Önder Öcalan’da açılan yara, onun özünde var olan özgürlükçü tavırla birleşince, bugün milyonlara ulaşan, evrenselleşmiş büyük bir devrim hareketine dönüştü. Bir yaşam anlayışına, felsefeye ve nihayetinde somutlaşan bir paradigmaya evrildi. Bugün Rojava, Şengal, Maxmur başta olmak üzere, bunca saldırının arkasında yatan sebep de Önder Öcalan’ın kendi deyimiyle “çocukluğuna ihanet etmemesi” idi.
20 Kasım 2019, yine çocukların haklarının ihlal edildiği bir başka yıldönümü oldu. Her şeye rağmen dünya halklarının sürdürdüğü mücadele, özgür kız ve erkek çocukların büyümesine ve birer özgürlük arayışçısı olmalarına sunulan tek büyük fırsatı temsil ediyor. Rojava başta olmak üzere Kürdistan’ın her yerinde devam eden mücadele ise “çocukluklarına ihanet etmeyen”lerin zaferini ifade ediyor; zaferi şimdiden ilan ediyor.

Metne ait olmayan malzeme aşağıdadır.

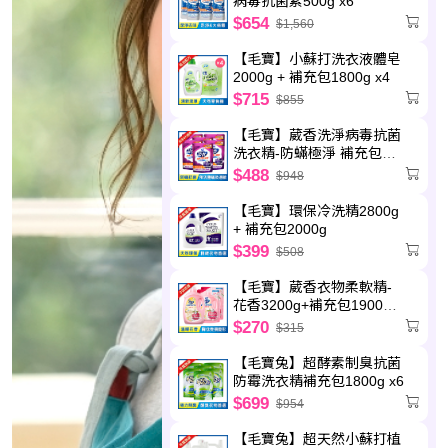
病毒抗菌素500g x6
$654
$1,560
【毛寶】小蘇打洗衣液體皂
2000g + 補充包1800g x4
$715
$855
【毛寶】葳香洗淨病毒抗菌
洗衣精-防蟎極淨 補充包
2000g x6
$488
$948
【毛寶】環保冷洗精2800g
+ 補充包2000g
$399
$508
【毛寶】葳香衣物柔軟精-
花香3200g+補充包1900g
x2
$270
$315
【毛寶兔】超酵素制臭抗菌
防霉洗衣精補充包1800g x6
$699
$954
【毛寶兔】超天然小蘇打植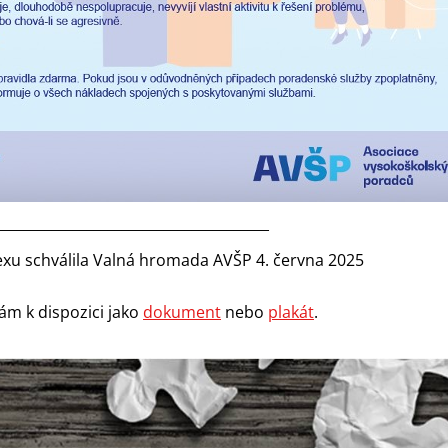
_______________________________________
exu schválila Valná hromada AVŠP 4. června 2025
Vám k dispozici jako
dokument
nebo
plakát
.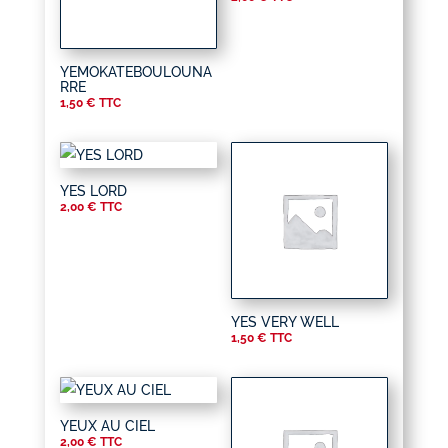
YEMOKATEBOULOUNA
RRE
1,50
€
TTC
YES LORD
2,00
€
TTC
YES VERY WELL
1,50
€
TTC
YEUX AU CIEL
2,00
€
TTC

Özgür çocuklar ve özgür gelecek için 20 Kasım’da da Kürt, Arap, Ermeni, Süryani çocuklarının onur direnişi devam ediyor. Sadece 20 Kasım değil, her gün çocukların günü olacaksa ve çocukların hakları korunup uygulanacaksa bu, yalnızca direnerek ve kazanarak olacaktır.